(Collected data entries)
· · · ·

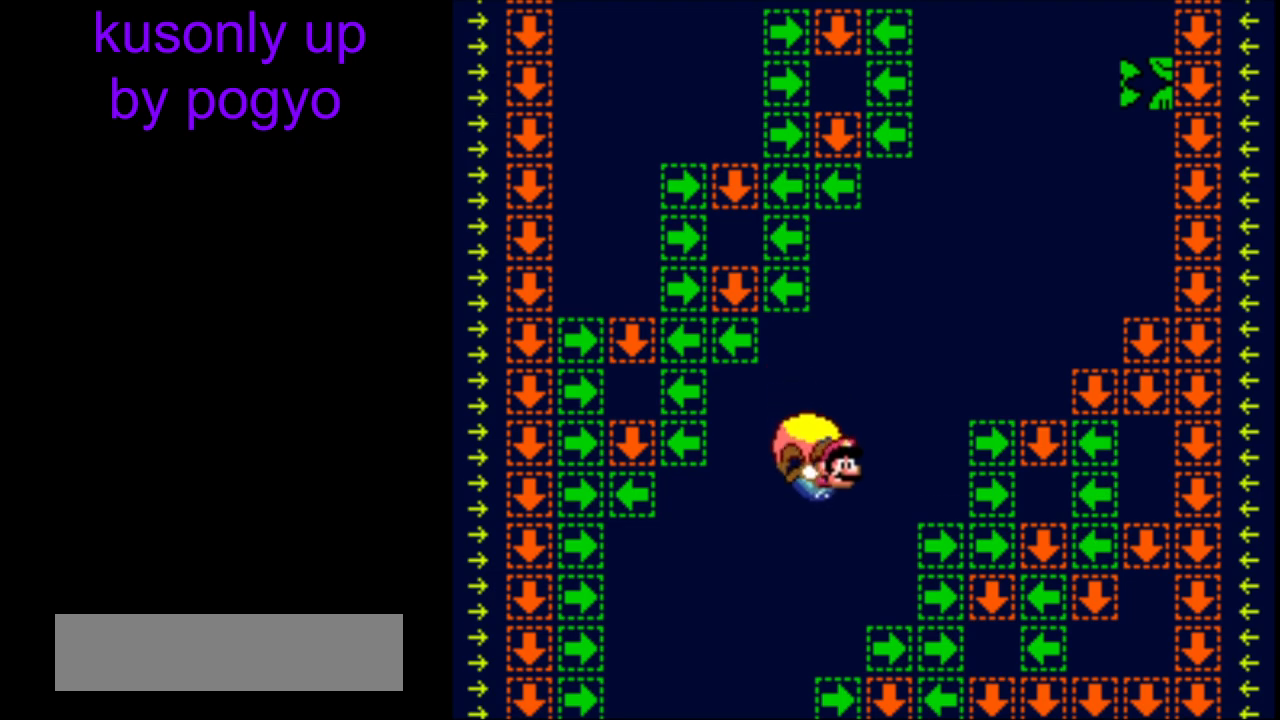
{"buttons": ["Y"], "events": []}
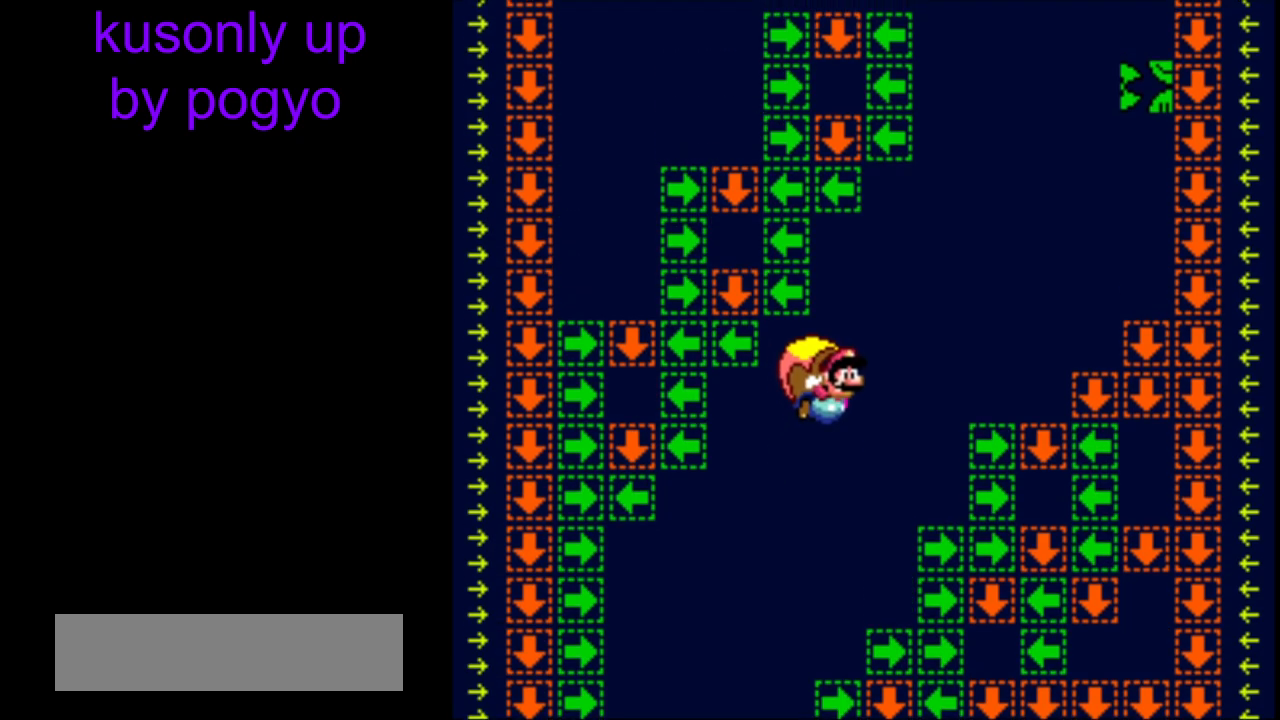
{"buttons": ["Y"], "events": []}
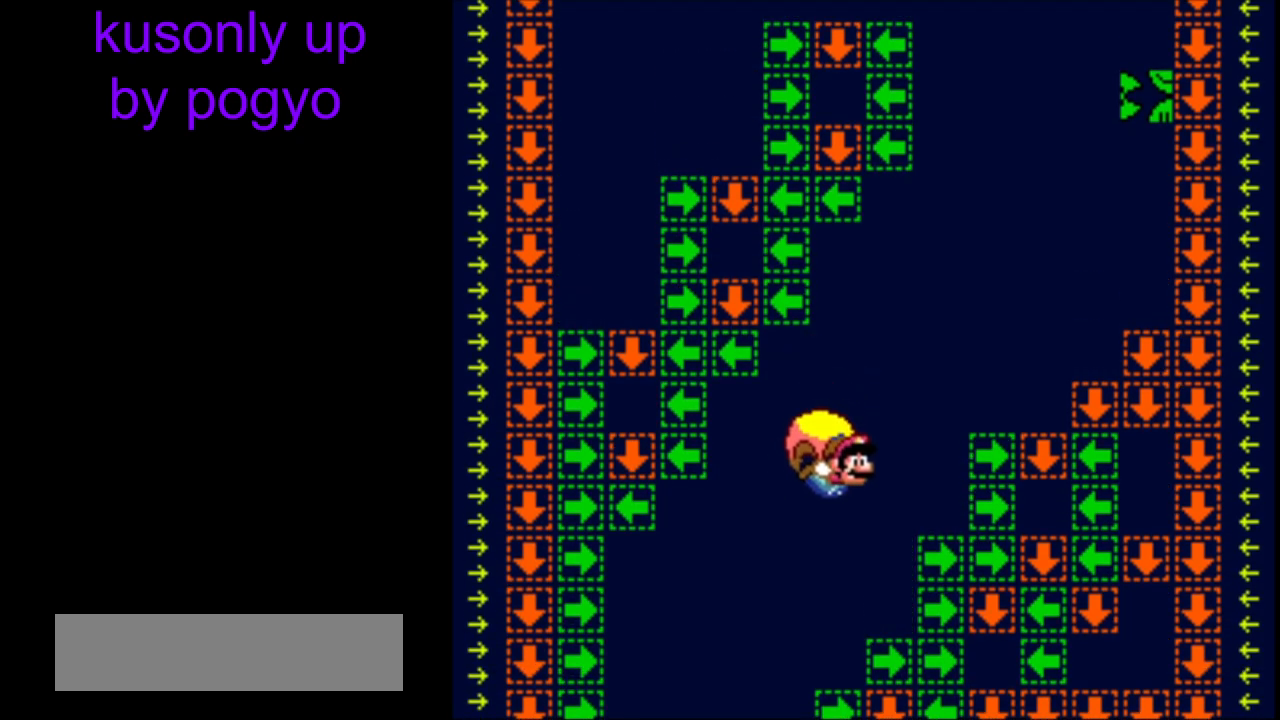
{"buttons": ["Y"], "events": []}
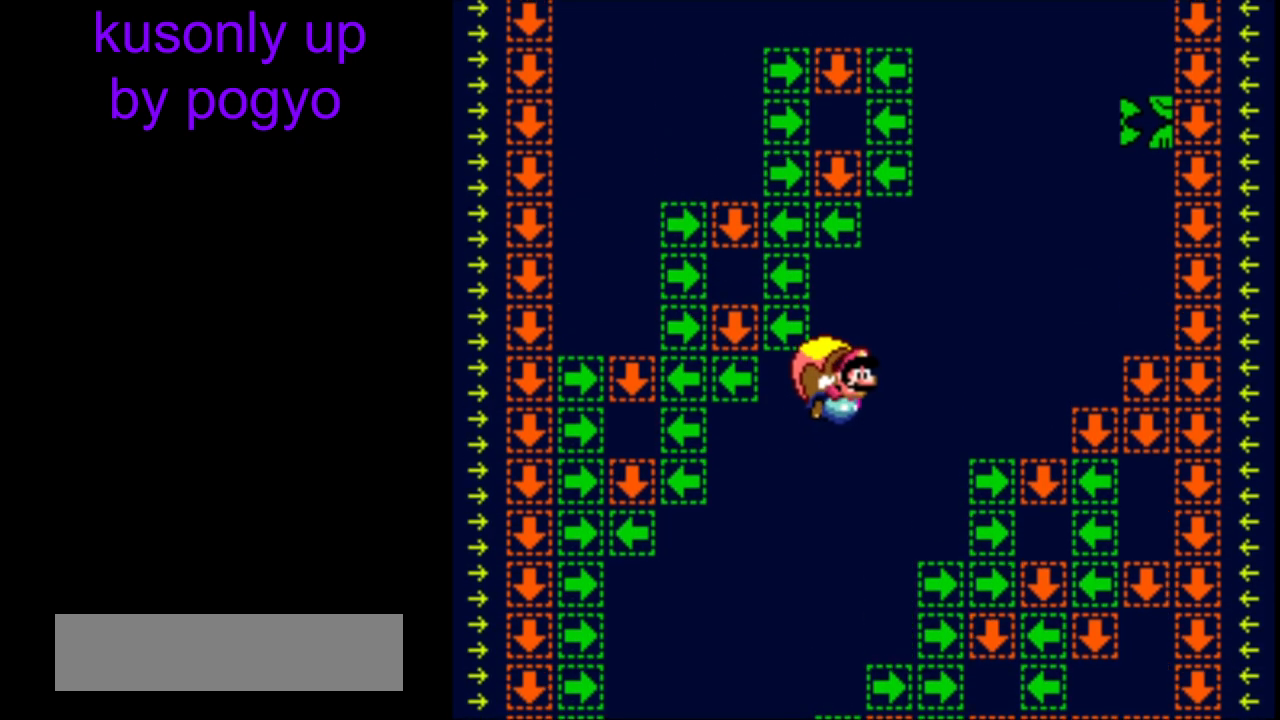
{"buttons": ["Y"], "events": []}
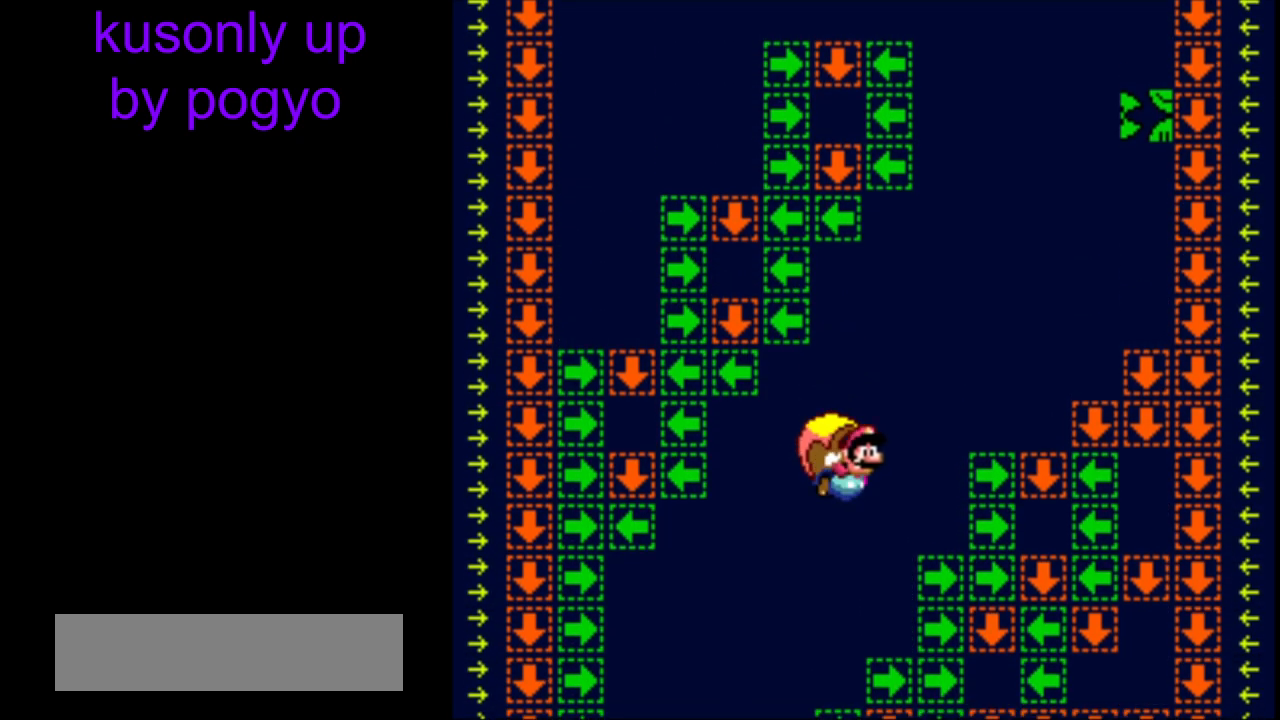
{"buttons": ["Y"], "events": []}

· · · ·

Give back the data verbatim. The pictures are not part of the copy.

{"buttons": ["Y"], "events": []}
{"buttons": ["Y"], "events": []}
{"buttons": ["Y"], "events": []}
{"buttons": ["Y"], "events": []}
{"buttons": ["Y"], "events": []}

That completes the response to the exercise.